塔に放り込まれた初めはただただ暗闇が恐ろしかったが、目が慣れるにつれ今度は周りの置物が恐怖を増していく。明るい場所で見れば何の変哲も無い単なる不動の石膏でも、光の射さない塔の中ではまた別の顔を持つ。
まして、彼はまだ子供なのだ。

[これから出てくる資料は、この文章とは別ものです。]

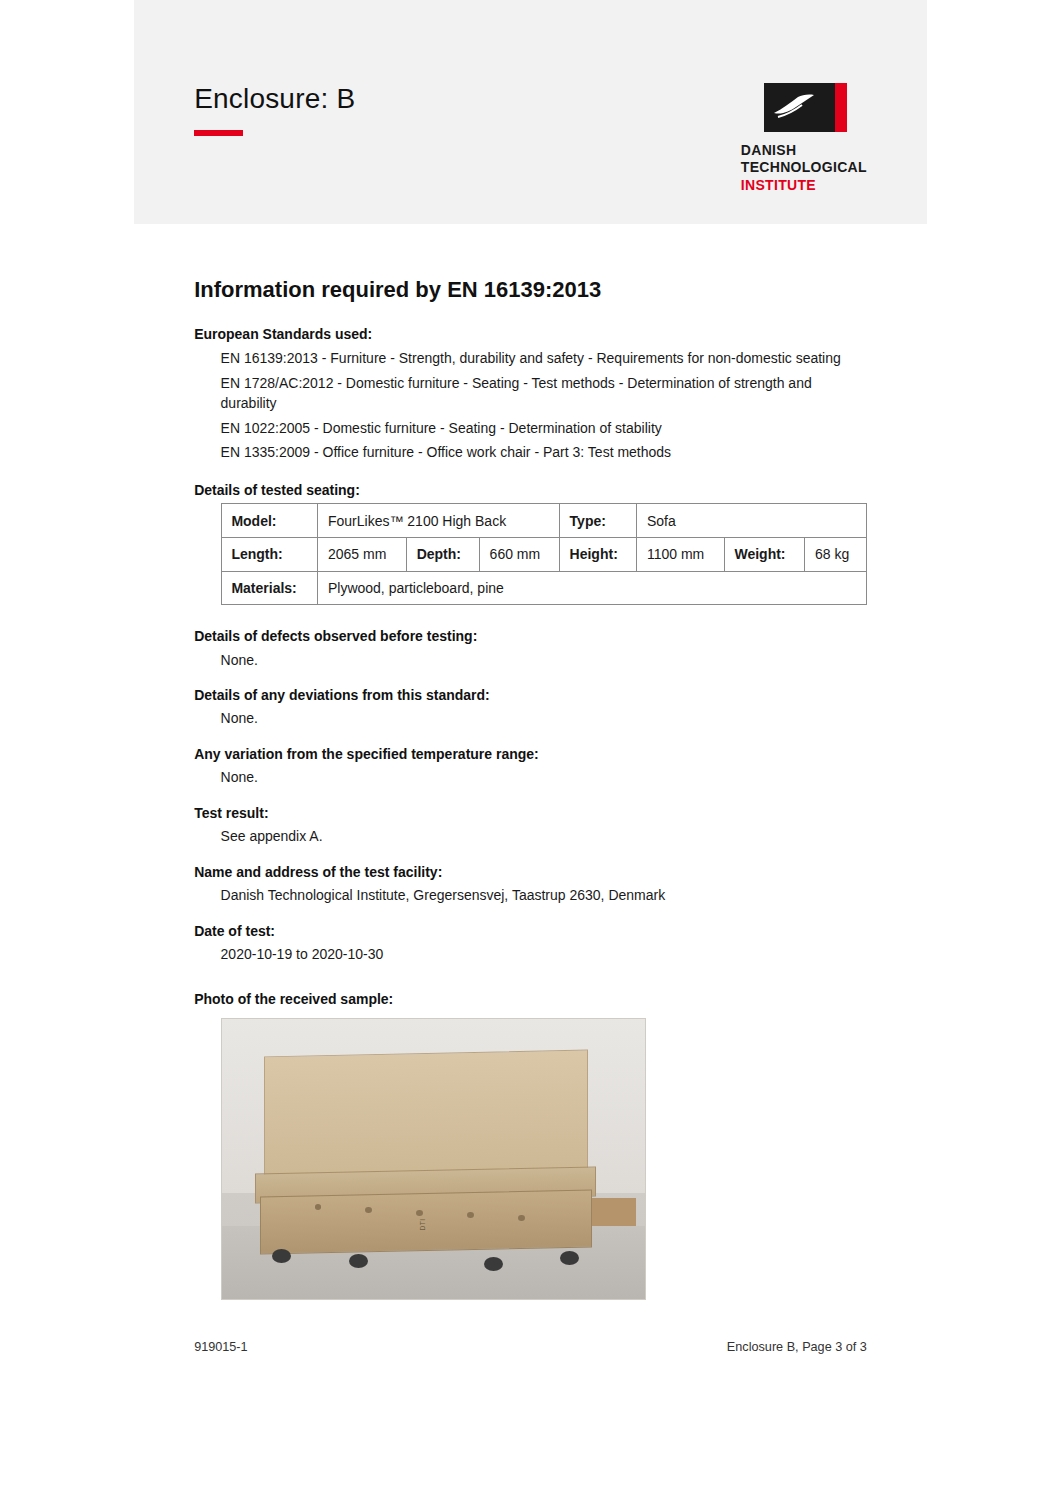Enclosure: B
DANISH
TECHNOLOGICAL
INSTITUTE
Information required by EN 16139:2013
European Standards used:
EN 16139:2013 - Furniture - Strength, durability and safety - Requirements for non-domestic seating
EN 1728/AC:2012 - Domestic furniture - Seating - Test methods - Determination of strength and durability
EN 1022:2005 - Domestic furniture - Seating - Determination of stability
EN 1335:2009 - Office furniture - Office work chair - Part 3: Test methods
Details of tested seating:
| Model: | FourLikes™ 2100 High Back | Type: | Sofa |
| Length: | 2065 mm | Depth: | 660 mm | Height: | 1100 mm | Weight: | 68 kg |
| Materials: | Plywood, particleboard, pine |
Details of defects observed before testing:
None.
Details of any deviations from this standard:
None.
Any variation from the specified temperature range:
None.
Test result:
See appendix A.
Name and address of the test facility:
Danish Technological Institute, Gregersensvej, Taastrup 2630, Denmark
Date of test:
2020-10-19 to 2020-10-30
Photo of the received sample:
DTI
919015-1
Enclosure B, Page 3 of 3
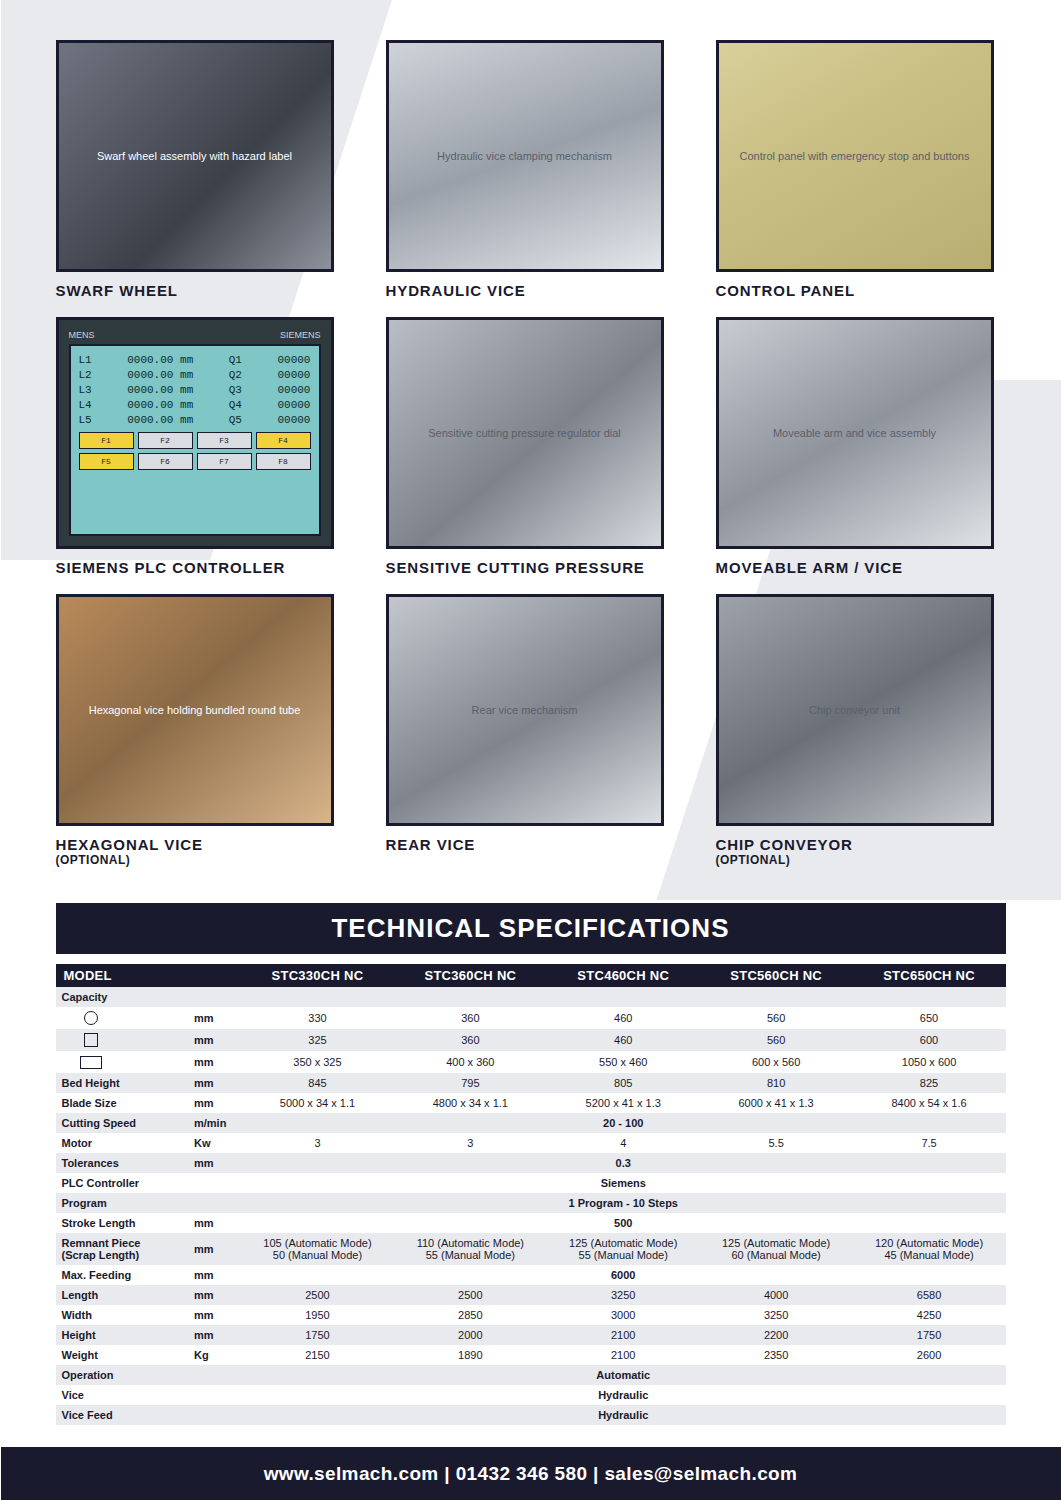Swarf wheel assembly with hazard label
Swarf Wheel
Hydraulic vice clamping mechanism
Hydraulic Vice
Control panel with emergency stop and buttons
Control Panel
MENS SIEMENS
L10000.00 mm Q100000
L20000.00 mm Q200000
L30000.00 mm Q300000
L40000.00 mm Q400000
L50000.00 mm Q500000
F1
F2
F3
F4
F5
F6
F7
F8
Siemens PLC Controller
Sensitive cutting pressure regulator dial
Sensitive Cutting Pressure
Moveable arm and vice assembly
Moveable Arm / Vice
Hexagonal vice holding bundled round tube
Hexagonal Vice(Optional)
Rear vice mechanism
Rear Vice
Chip conveyor unit
Chip Conveyor(Optional)
TECHNICAL SPECIFICATIONS
| MODEL | STC330CH NC | STC360CH NC | STC460CH NC | STC560CH NC | STC650CH NC |
| --- | --- | --- | --- | --- | --- |
| Capacity |
| | mm | 330 | 360 | 460 | 560 | 650 |
| | mm | 325 | 360 | 460 | 560 | 600 |
| | mm | 350 x 325 | 400 x 360 | 550 x 460 | 600 x 560 | 1050 x 600 |
| Bed Height | mm | 845 | 795 | 805 | 810 | 825 |
| Blade Size | mm | 5000 x 34 x 1.1 | 4800 x 34 x 1.1 | 5200 x 41 x 1.3 | 6000 x 41 x 1.3 | 8400 x 54 x 1.6 |
| Cutting Speed | m/min | 20 - 100 |
| Motor | Kw | 3 | 3 | 4 | 5.5 | 7.5 |
| Tolerances | mm | 0.3 |
| PLC Controller | | Siemens |
| Program | | 1 Program - 10 Steps |
| Stroke Length | mm | 500 |
| Remnant Piece (Scrap Length) | mm | 105 (Automatic Mode) 50 (Manual Mode) | 110 (Automatic Mode) 55 (Manual Mode) | 125 (Automatic Mode) 55 (Manual Mode) | 125 (Automatic Mode) 60 (Manual Mode) | 120 (Automatic Mode) 45 (Manual Mode) |
| Max. Feeding | mm | 6000 |
| Length | mm | 2500 | 2500 | 3250 | 4000 | 6580 |
| Width | mm | 1950 | 2850 | 3000 | 3250 | 4250 |
| Height | mm | 1750 | 2000 | 2100 | 2200 | 1750 |
| Weight | Kg | 2150 | 1890 | 2100 | 2350 | 2600 |
| Operation | | Automatic |
| Vice | | Hydraulic |
| Vice Feed | | Hydraulic |
www.selmach.com | 01432 346 580 | sales@selmach.com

たとえどんなに可愛げが無くとも。

父親が有無を言わさず彼を抱き上げる度、彼はまたこの恐怖を味わう。
自力で脱出不可能な密室。
崩れた青銅の騎士の持つ槍に浮かぶ赤錆の意味くらい、六つの子供でも予想は付く。
少年は必死になって叫び続けた。

ギムナジウムの反省室とは違い、中世で時が止まったかのような塔の中は、澱んだ空気が渦巻いている。
気を緩めると侵食され、自分を失いかねない。

「出せ…出せ!出せぇ…っ!」
何回も何回も鉄の扉を殴打する。
叩き続けた拳は真っ赤に腫れ、喉はからからに渇き、声は擦れてきた。
唾を飲み込む度に、微かに血の味が混じる。
それでも少年は叫び、叩き続けることを止めない。
心臓の音もそれに合わせるように体の中で震える。




「…ぼっちゃま」
扉越しから聞こえた声に、少年は急に平静さを取り戻した。
「…執事か?」
ゆっくりと扉が開き、光の筋が差し込んだ。
「クラウスぼっちゃま、もう旦那様は怒っておりませんから」
青年によいしょっと抱き上げられ、びっくりした拍子に視線が合う。
闇に怯え強張っていた体に、青年の体温が伝わり解けていく。
「そんなに怖かったですか?」
「怖くはない」
抱き締める腕の中で、少年はむきになって否定した。
「本当ですか?」
「本当だ」
「でも泣いておいでですよ」
「泣いてなんかっ!」
反論しようと声を張り上げた時、口の中にしょっぱい塩の味が流れ込んできた。
顔を擦ると手の甲が涙で濡れている。
泣くまいと必死になっているのに、どうしても涙の栓が閉まらない。
「二時間半も泣き続けた男の子はきっと強くおなりです」
「だから違う!」

その言葉に本気と皮肉と冗談が含まれている事に、まだ少年は気が付かない。